In another preferred embodiment, it has been accidentally discovered that
the use of a metal material for gettering may be omitted, provided that
within the walls of the channel in which the gas discharge will take place
there has been applied a finely divided powder such as yttrium oxide,
calcium tungstate, calcium silicate, or barium titanium phosphorus oxide.
In the preparation of neon signs, it is common to use fluorescent or
phosphorescent powders to give color to the inert gas/mercury vapor
discharge. However, in the preparation of such signs, the entire tube is
never heated to above its softening point, and the evacuation of such
tubes prior to backfilling with inert gas or inert gas/mercury mixtures is
difficult and can not usually be accomplished successfully without the use
of a so-called bombarding step, whereby a very high power electrical
discharge is passed through the tube when it contains in order to release
adsorbed air and moisture into this inert gas, which contaminated inert
gas is then removed by evacuation and then replaced with fresh inert gas.
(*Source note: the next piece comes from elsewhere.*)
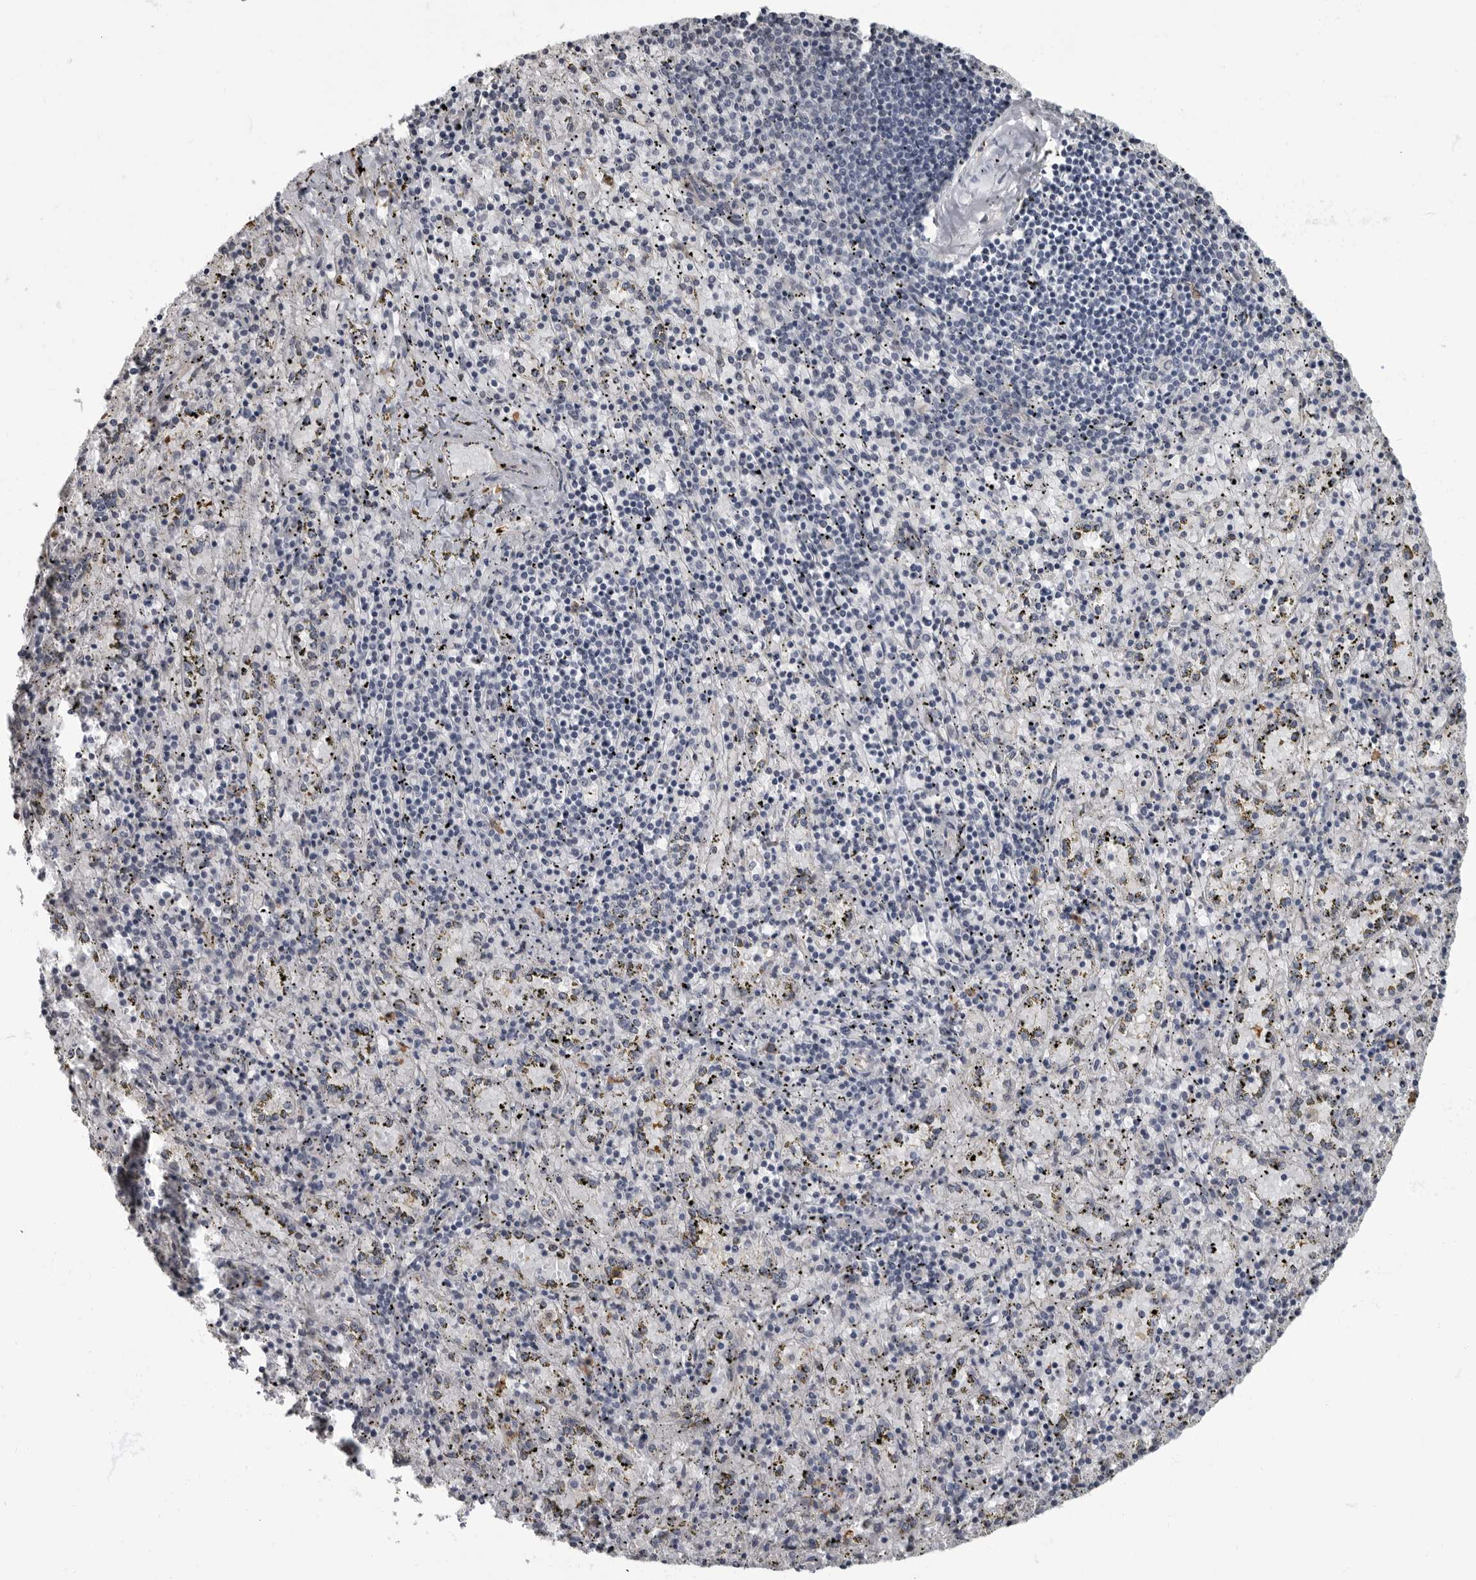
{"staining": {"intensity": "moderate", "quantity": "<25%", "location": "cytoplasmic/membranous"}, "tissue": "spleen", "cell_type": "Cells in red pulp", "image_type": "normal", "snomed": [{"axis": "morphology", "description": "Normal tissue, NOS"}, {"axis": "topography", "description": "Spleen"}], "caption": "Moderate cytoplasmic/membranous positivity for a protein is seen in about <25% of cells in red pulp of benign spleen using IHC.", "gene": "ARHGEF10", "patient": {"sex": "male", "age": 11}}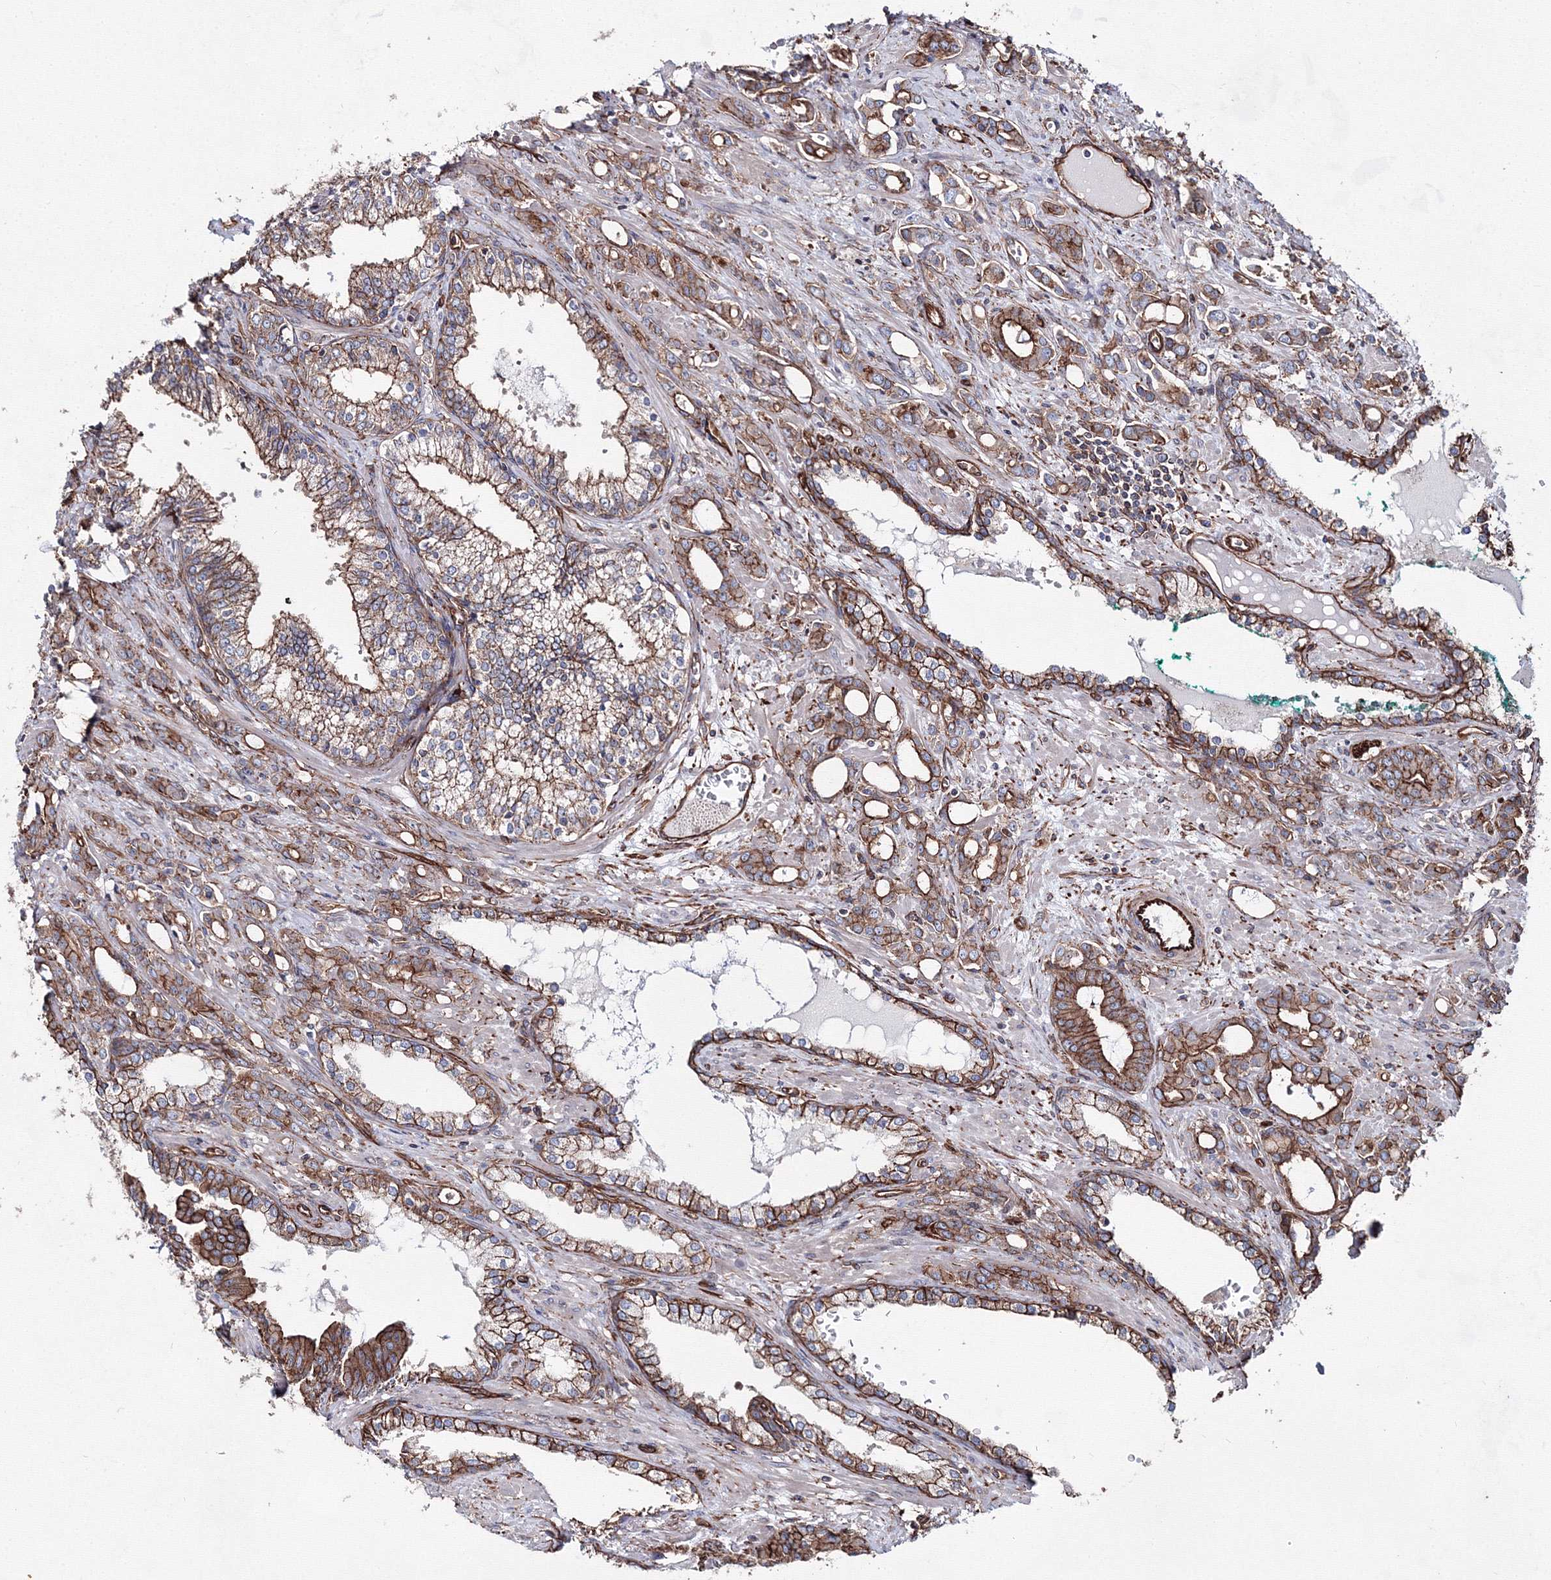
{"staining": {"intensity": "moderate", "quantity": ">75%", "location": "cytoplasmic/membranous"}, "tissue": "prostate cancer", "cell_type": "Tumor cells", "image_type": "cancer", "snomed": [{"axis": "morphology", "description": "Adenocarcinoma, High grade"}, {"axis": "topography", "description": "Prostate"}], "caption": "Prostate adenocarcinoma (high-grade) stained for a protein reveals moderate cytoplasmic/membranous positivity in tumor cells. (DAB IHC, brown staining for protein, blue staining for nuclei).", "gene": "ANKRD37", "patient": {"sex": "male", "age": 72}}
Alternatively, metallic gettering substances may also be used as described
in the first embodiment. We have accidentally discovered, however, that
when finely divided powders and the glass plates including the walls of
the said channel or channels are subjected to the heating cycle described
in the previous embodiment, these powders become capable of absorbing both
residual air and water vapor when cooled essentially to room temperature.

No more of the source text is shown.